*TASK*. Wherever a picture appears in the listing below, leave it out and reproduce the rest exactly.

*DATA UNDER STUDY*.

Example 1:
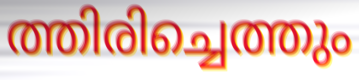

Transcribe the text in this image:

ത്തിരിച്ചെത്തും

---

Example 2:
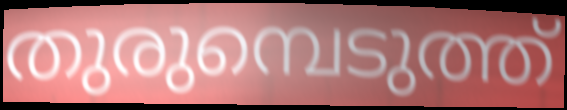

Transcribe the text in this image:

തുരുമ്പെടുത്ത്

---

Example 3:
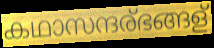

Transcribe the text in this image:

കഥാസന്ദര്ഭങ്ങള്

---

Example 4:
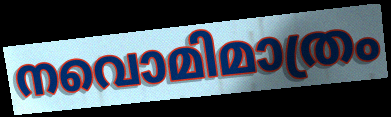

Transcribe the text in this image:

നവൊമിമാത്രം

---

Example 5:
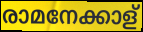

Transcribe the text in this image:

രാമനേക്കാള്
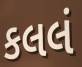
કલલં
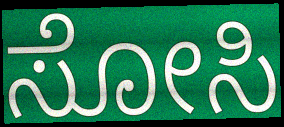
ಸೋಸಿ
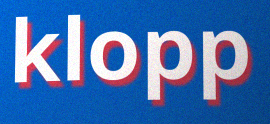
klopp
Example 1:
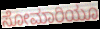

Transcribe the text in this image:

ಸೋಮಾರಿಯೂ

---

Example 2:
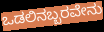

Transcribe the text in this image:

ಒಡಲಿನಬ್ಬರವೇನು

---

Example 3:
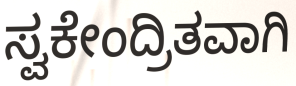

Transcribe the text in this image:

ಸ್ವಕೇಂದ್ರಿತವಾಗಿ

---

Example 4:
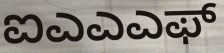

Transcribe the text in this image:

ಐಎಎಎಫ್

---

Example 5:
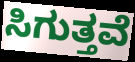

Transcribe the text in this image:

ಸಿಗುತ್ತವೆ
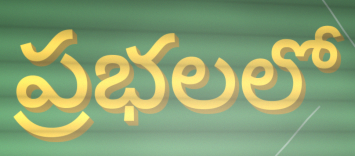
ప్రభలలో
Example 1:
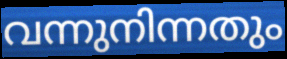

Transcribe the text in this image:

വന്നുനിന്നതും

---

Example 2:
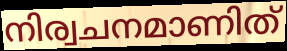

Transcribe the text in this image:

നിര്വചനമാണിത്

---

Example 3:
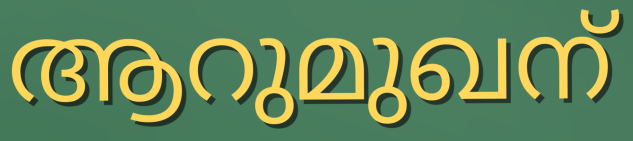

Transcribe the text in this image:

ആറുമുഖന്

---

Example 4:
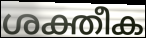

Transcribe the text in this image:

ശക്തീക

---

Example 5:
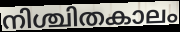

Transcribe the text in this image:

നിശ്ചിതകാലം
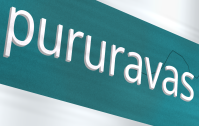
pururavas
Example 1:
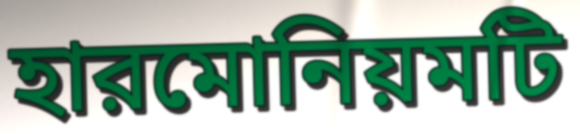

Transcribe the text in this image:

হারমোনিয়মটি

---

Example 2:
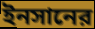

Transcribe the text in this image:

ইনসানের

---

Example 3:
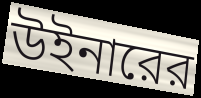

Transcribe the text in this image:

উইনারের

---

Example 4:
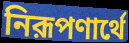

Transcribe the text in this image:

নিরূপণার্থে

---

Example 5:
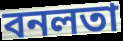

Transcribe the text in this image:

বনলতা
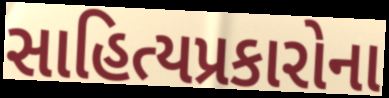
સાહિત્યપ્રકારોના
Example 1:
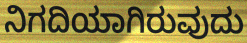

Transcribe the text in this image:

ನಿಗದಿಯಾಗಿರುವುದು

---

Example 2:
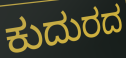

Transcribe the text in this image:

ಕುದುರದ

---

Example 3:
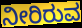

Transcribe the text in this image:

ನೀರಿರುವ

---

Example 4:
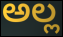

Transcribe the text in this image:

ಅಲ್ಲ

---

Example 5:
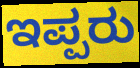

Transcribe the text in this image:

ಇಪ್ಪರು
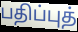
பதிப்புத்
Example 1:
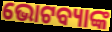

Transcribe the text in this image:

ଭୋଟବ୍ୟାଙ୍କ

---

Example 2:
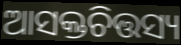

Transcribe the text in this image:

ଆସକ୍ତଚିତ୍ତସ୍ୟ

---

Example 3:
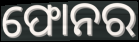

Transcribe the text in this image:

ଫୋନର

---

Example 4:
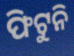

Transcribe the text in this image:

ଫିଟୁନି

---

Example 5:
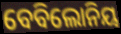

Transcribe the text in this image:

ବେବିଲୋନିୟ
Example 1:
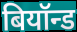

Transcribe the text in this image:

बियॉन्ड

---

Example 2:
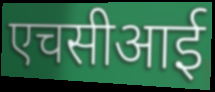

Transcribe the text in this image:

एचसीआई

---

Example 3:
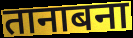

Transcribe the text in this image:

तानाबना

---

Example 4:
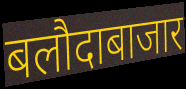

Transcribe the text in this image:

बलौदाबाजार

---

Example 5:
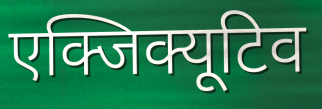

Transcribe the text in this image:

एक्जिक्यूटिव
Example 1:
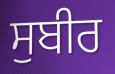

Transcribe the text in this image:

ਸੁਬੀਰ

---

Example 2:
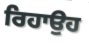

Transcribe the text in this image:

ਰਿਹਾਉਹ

*PROBLEM SOLUTION*.
Example 1:

Transcribe the text in this image:

ത്തിരിച്ചെത്തും

---

Example 2:

Transcribe the text in this image:

തുരുമ്പെടുത്ത്

---

Example 3:

Transcribe the text in this image:

കഥാസന്ദര്ഭങ്ങള്

---

Example 4:

Transcribe the text in this image:

നവൊമിമാത്രം

---

Example 5:

Transcribe the text in this image:

രാമനേക്കാള്
કલલં
ಸೋಸಿ
klopp
Example 1:

Transcribe the text in this image:

ಸೋಮಾರಿಯೂ

---

Example 2:

Transcribe the text in this image:

ಒಡಲಿನಬ್ಬರವೇನು

---

Example 3:

Transcribe the text in this image:

ಸ್ವಕೇಂದ್ರಿತವಾಗಿ

---

Example 4:

Transcribe the text in this image:

ಐಎಎಎಫ್

---

Example 5:

Transcribe the text in this image:

ಸಿಗುತ್ತವೆ
ప్రభలలో
Example 1:

Transcribe the text in this image:

വന്നുനിന്നതും

---

Example 2:

Transcribe the text in this image:

നിര്വചനമാണിത്

---

Example 3:

Transcribe the text in this image:

ആറുമുഖന്

---

Example 4:

Transcribe the text in this image:

ശക്തീക

---

Example 5:

Transcribe the text in this image:

നിശ്ചിതകാലം
pururavas
Example 1:

Transcribe the text in this image:

হারমোনিয়মটি

---

Example 2:

Transcribe the text in this image:

ইনসানের

---

Example 3:

Transcribe the text in this image:

উইনারের

---

Example 4:

Transcribe the text in this image:

নিরূপণার্থে

---

Example 5:

Transcribe the text in this image:

বনলতা
સાહિત્યપ્રકારોના
Example 1:

Transcribe the text in this image:

ನಿಗದಿಯಾಗಿರುವುದು

---

Example 2:

Transcribe the text in this image:

ಕುದುರದ

---

Example 3:

Transcribe the text in this image:

ನೀರಿರುವ

---

Example 4:

Transcribe the text in this image:

ಅಲ್ಲ

---

Example 5:

Transcribe the text in this image:

ಇಪ್ಪರು
பதிப்புத்
Example 1:

Transcribe the text in this image:

ଭୋଟବ୍ୟାଙ୍କ

---

Example 2:

Transcribe the text in this image:

ଆସକ୍ତଚିତ୍ତସ୍ୟ

---

Example 3:

Transcribe the text in this image:

ଫୋନର

---

Example 4:

Transcribe the text in this image:

ଫିଟୁନି

---

Example 5:

Transcribe the text in this image:

ବେବିଲୋନିୟ
Example 1:

Transcribe the text in this image:

बियॉन्ड

---

Example 2:

Transcribe the text in this image:

एचसीआई

---

Example 3:

Transcribe the text in this image:

तानाबना

---

Example 4:

Transcribe the text in this image:

बलौदाबाजार

---

Example 5:

Transcribe the text in this image:

एक्जिक्यूटिव
Example 1:

Transcribe the text in this image:

ਸੁਬੀਰ

---

Example 2:

Transcribe the text in this image:

ਰਿਹਾਉਹ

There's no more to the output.